Ein Gedanke zum Schluss dieses Kapitels: Erst wenn alle Digitalisierungsprojekte umgesetzt sind, wenn alle technischen Finessen implementiert sind, wenn alle Prozesse in Echtzeit automatisiert sind, werden wir feststellen, dass der persönliche Kundenkontakt, der Blick in die Augen und der empathische Dialog nicht ersetzbar sind.

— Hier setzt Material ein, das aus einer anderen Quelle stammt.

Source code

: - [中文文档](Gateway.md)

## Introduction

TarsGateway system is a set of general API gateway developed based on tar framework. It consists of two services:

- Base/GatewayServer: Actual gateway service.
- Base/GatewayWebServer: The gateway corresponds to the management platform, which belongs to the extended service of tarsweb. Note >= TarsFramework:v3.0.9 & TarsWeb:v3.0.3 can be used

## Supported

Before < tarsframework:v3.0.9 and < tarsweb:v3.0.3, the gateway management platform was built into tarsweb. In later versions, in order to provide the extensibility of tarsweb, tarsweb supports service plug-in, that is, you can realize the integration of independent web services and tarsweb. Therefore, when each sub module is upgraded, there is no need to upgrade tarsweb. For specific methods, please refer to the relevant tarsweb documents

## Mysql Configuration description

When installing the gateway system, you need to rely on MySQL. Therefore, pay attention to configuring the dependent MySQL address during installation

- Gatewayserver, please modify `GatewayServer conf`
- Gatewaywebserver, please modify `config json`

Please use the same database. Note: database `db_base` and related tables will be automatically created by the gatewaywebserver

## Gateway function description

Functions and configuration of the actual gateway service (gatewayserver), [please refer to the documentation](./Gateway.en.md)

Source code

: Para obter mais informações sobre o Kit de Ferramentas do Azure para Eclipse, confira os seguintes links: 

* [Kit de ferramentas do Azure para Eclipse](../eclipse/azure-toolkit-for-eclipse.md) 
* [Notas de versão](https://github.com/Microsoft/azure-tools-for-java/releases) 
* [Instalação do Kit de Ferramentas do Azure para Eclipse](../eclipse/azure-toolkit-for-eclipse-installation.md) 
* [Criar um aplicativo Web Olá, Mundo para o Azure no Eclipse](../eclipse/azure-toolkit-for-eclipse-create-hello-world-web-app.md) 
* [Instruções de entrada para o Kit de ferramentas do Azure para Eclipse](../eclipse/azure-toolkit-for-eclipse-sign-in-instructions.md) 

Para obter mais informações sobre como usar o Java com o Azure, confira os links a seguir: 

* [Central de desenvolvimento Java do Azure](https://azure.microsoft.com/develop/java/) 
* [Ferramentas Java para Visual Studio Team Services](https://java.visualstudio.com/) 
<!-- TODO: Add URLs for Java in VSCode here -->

Bewahren, sichern und pflegen Sie diesen persönlichen Kontakt in Ihrem Unternehmen. Wer diese Kontakte beherrscht und sie dennoch auf ein »notwendiges Minimum« reduziert, darf sich keine weiteren Fehler erlauben. Dem Menschen als Partner sieht man eher etwas nach. Der Maschine niemals. Man tauscht sie einfach aus. Kunden sollten das nicht mit Ihrem Unternehmen tun.

Niemals kann eine Maschine das Herz ersetzen.

Entscheidend für eine empathische Kommunikation ist ihr Ursprung im menschlichen Impuls UND die lediglich unterstützende Ausführung durch Technik & Maschine.